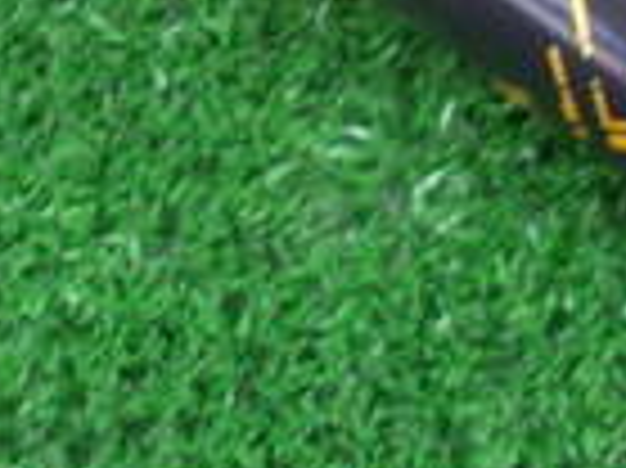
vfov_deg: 11.7
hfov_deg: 16.4
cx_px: 270
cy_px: -256
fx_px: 2168
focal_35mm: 120
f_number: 3.2
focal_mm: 4.6
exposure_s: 1/6
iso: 200
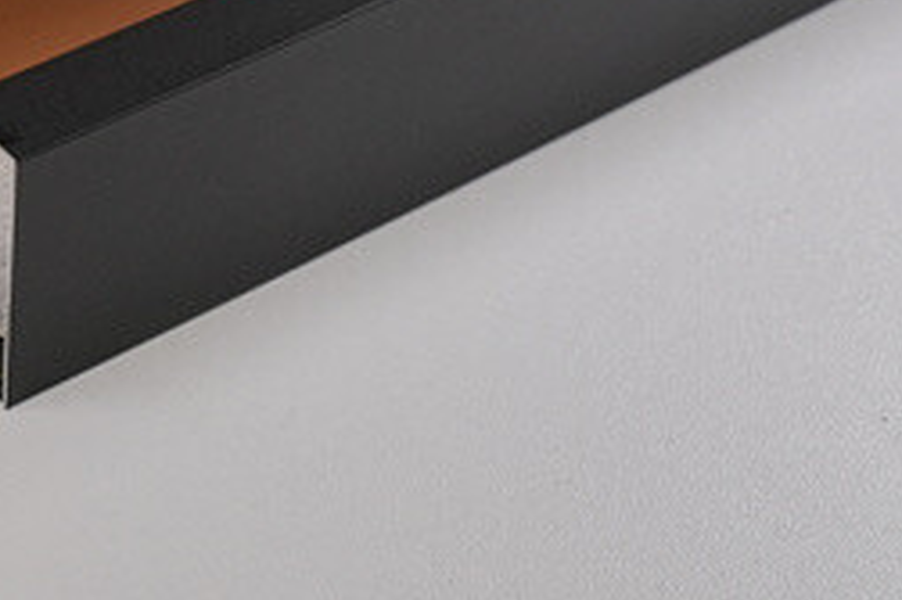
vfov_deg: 14.1
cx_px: -205
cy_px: -25
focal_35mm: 95
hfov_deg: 20.0
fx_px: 2379
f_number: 10
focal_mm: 31
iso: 800
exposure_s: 1/60
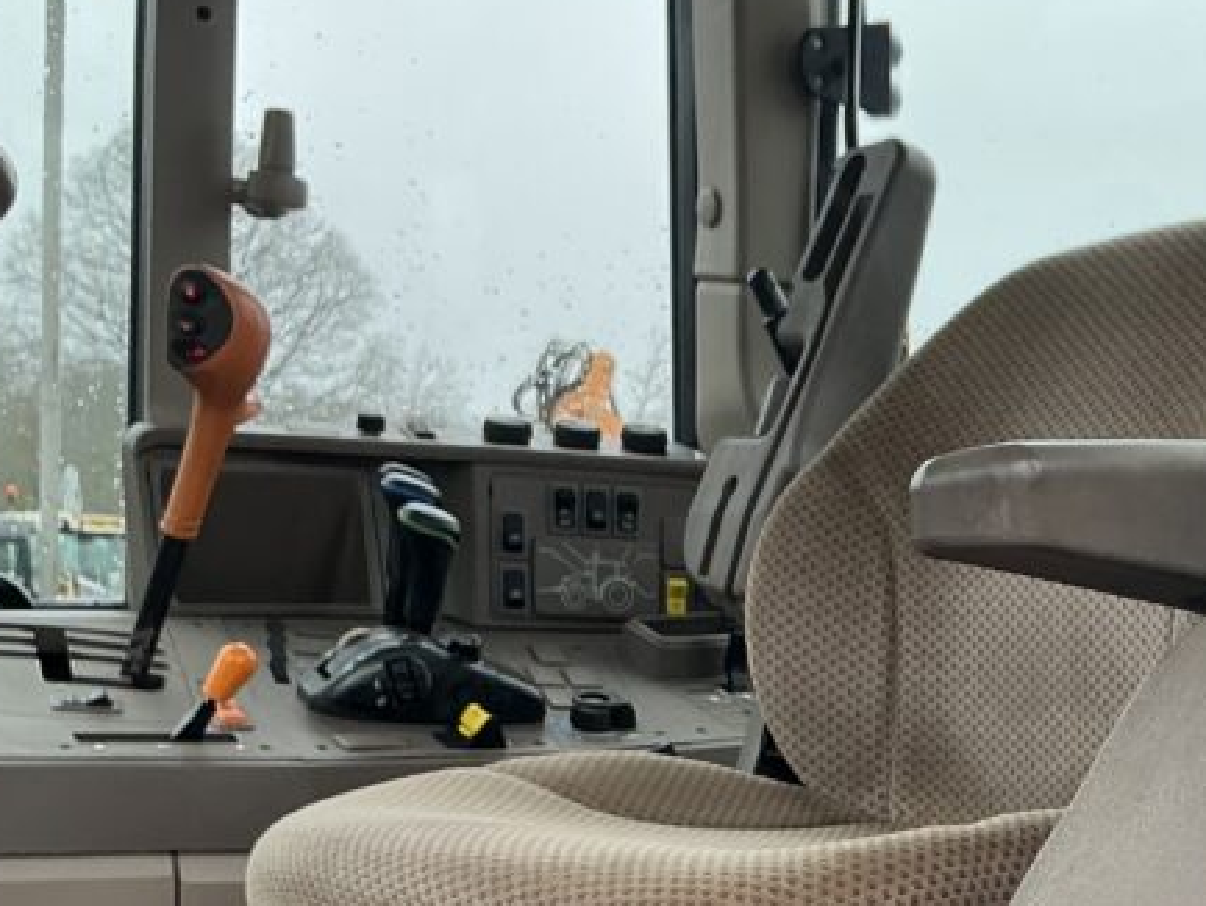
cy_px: 806
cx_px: 1159
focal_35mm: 66
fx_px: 2301
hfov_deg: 27.9
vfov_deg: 21.8
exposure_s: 1/122
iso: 25
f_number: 1.8
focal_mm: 3
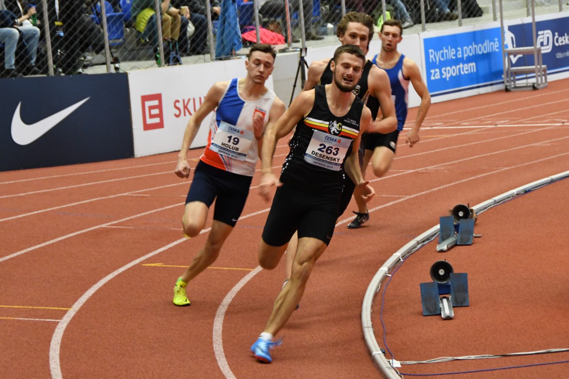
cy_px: 190
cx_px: 284
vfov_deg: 11.4
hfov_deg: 17.1
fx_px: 1897
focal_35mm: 120
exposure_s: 1/200
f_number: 5
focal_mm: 80
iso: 3200
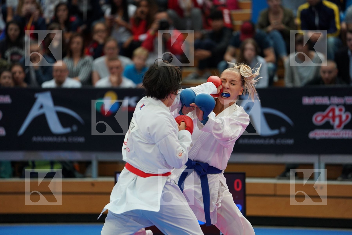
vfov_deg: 6.9
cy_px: 118
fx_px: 1955
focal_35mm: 200
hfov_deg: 10.3
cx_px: 176
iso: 1600
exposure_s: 1/1000
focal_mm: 200
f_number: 2.8
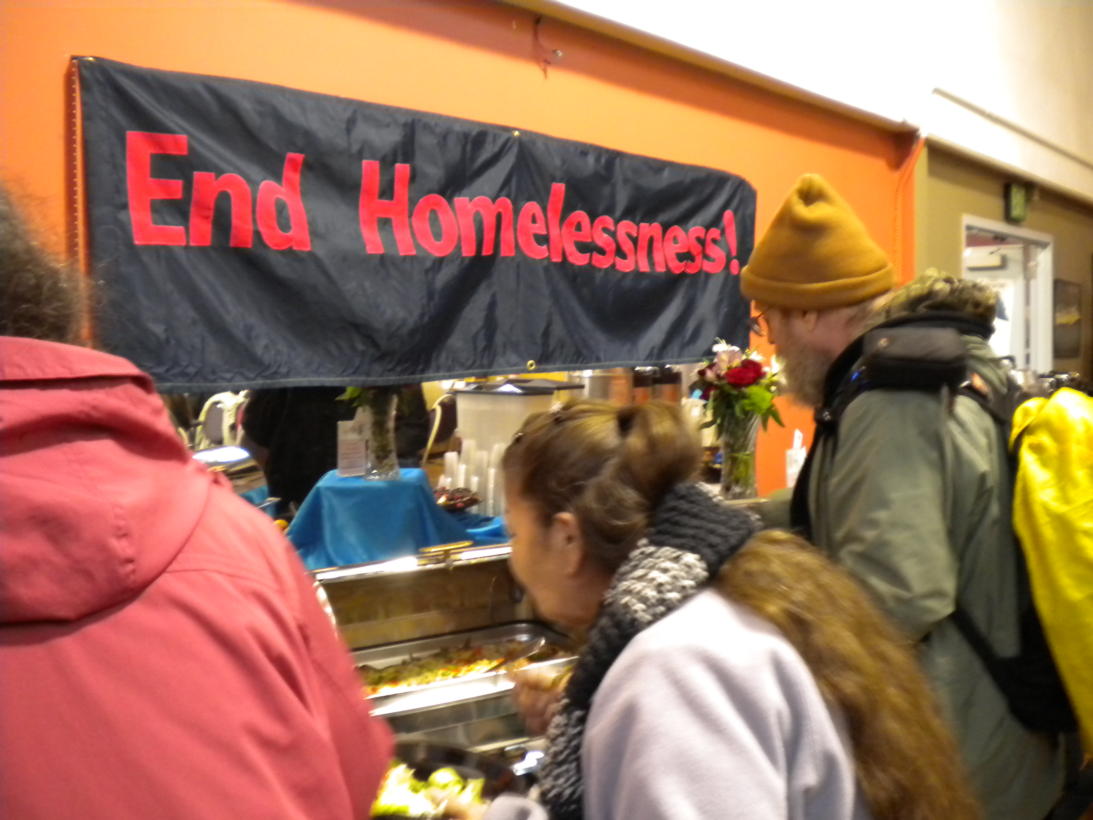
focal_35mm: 35
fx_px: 1105
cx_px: 546
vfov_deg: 40.7
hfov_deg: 52.6
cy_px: 410
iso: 400
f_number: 3.1
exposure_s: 1/13.1
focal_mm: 6.3
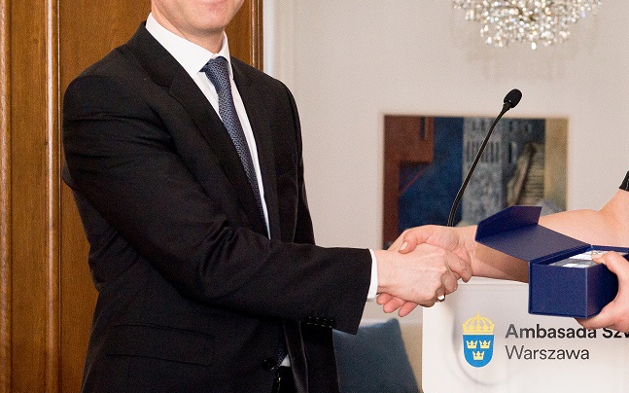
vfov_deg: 11.3
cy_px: 248
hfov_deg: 17.7
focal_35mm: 116
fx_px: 1988
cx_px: 588
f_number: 4.5
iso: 800
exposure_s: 1/250
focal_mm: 50
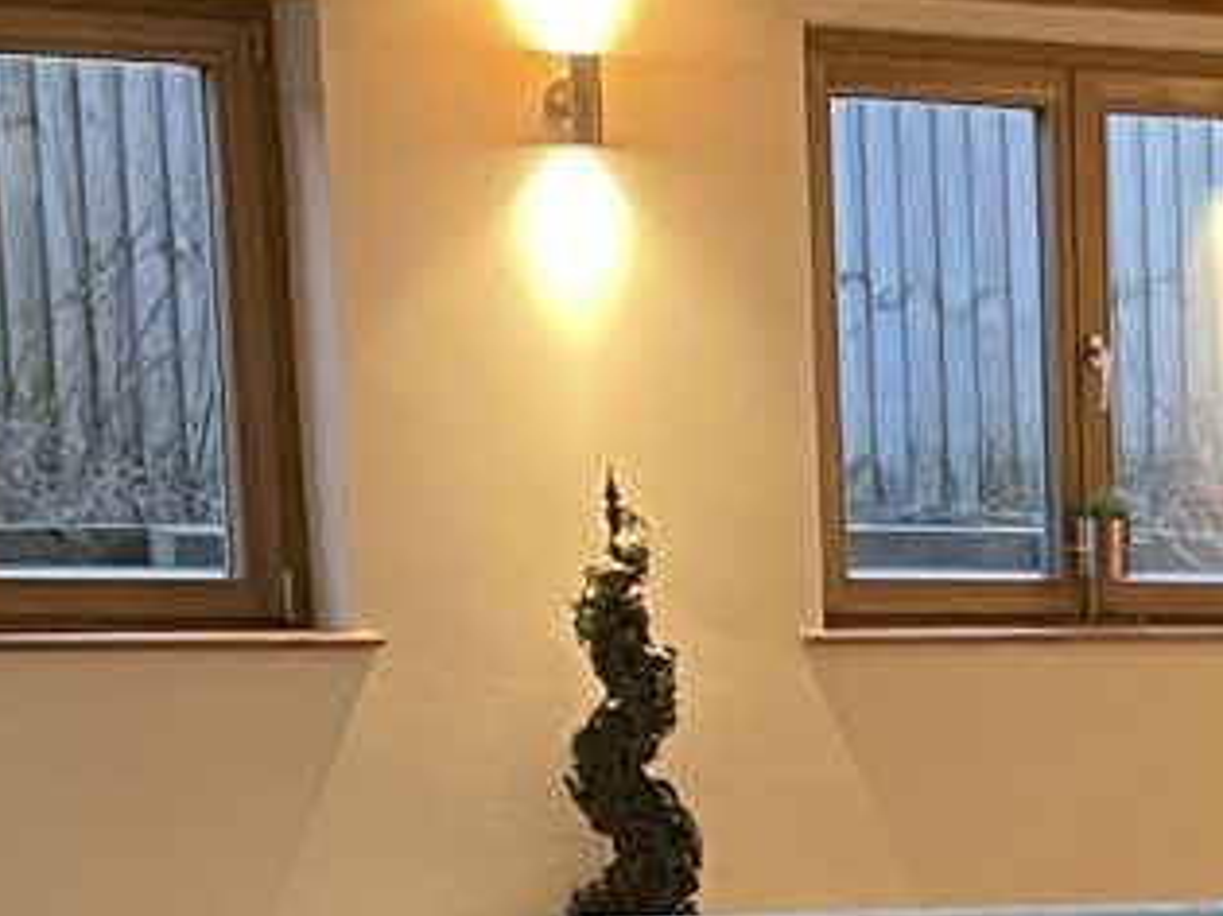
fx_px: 5969
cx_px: 2504
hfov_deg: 10.6
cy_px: 1727
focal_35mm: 169
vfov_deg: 8.4
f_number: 1.6
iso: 250
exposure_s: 1/50
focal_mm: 4.2
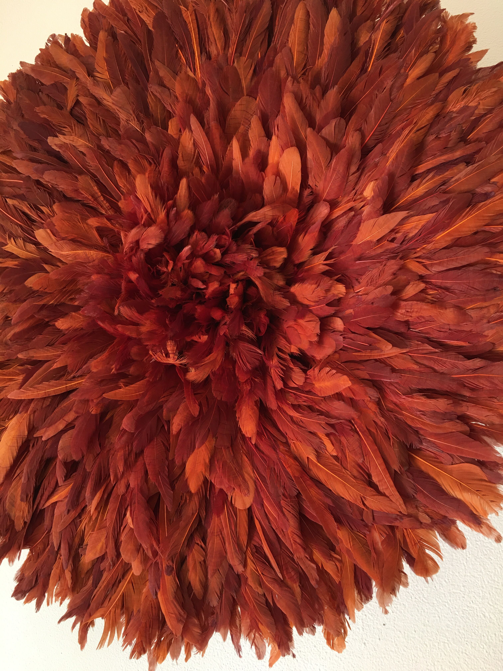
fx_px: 562
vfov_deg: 61.7
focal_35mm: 29
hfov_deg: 48.2
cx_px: 252
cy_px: 336
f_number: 2.2
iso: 25
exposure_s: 1/33
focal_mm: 4.15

Aim of the exercise - Pictures aside, repeat every entry exactly as written.

Task response -
vfov_deg: 11.7
hfov_deg: 16.4
cx_px: 270
cy_px: -256
fx_px: 2168
focal_35mm: 120
f_number: 3.2
focal_mm: 4.6
exposure_s: 1/6
iso: 200
vfov_deg: 14.1
cx_px: -205
cy_px: -25
focal_35mm: 95
hfov_deg: 20.0
fx_px: 2379
f_number: 10
focal_mm: 31
iso: 800
exposure_s: 1/60
cy_px: 806
cx_px: 1159
focal_35mm: 66
fx_px: 2301
hfov_deg: 27.9
vfov_deg: 21.8
exposure_s: 1/122
iso: 25
f_number: 1.8
focal_mm: 3
cy_px: 190
cx_px: 284
vfov_deg: 11.4
hfov_deg: 17.1
fx_px: 1897
focal_35mm: 120
exposure_s: 1/200
f_number: 5
focal_mm: 80
iso: 3200
vfov_deg: 6.9
cy_px: 118
fx_px: 1955
focal_35mm: 200
hfov_deg: 10.3
cx_px: 176
iso: 1600
exposure_s: 1/1000
focal_mm: 200
f_number: 2.8
focal_35mm: 35
fx_px: 1105
cx_px: 546
vfov_deg: 40.7
hfov_deg: 52.6
cy_px: 410
iso: 400
f_number: 3.1
exposure_s: 1/13.1
focal_mm: 6.3
vfov_deg: 11.3
cy_px: 248
hfov_deg: 17.7
focal_35mm: 116
fx_px: 1988
cx_px: 588
f_number: 4.5
iso: 800
exposure_s: 1/250
focal_mm: 50
fx_px: 5969
cx_px: 2504
hfov_deg: 10.6
cy_px: 1727
focal_35mm: 169
vfov_deg: 8.4
f_number: 1.6
iso: 250
exposure_s: 1/50
focal_mm: 4.2
fx_px: 562
vfov_deg: 61.7
focal_35mm: 29
hfov_deg: 48.2
cx_px: 252
cy_px: 336
f_number: 2.2
iso: 25
exposure_s: 1/33
focal_mm: 4.15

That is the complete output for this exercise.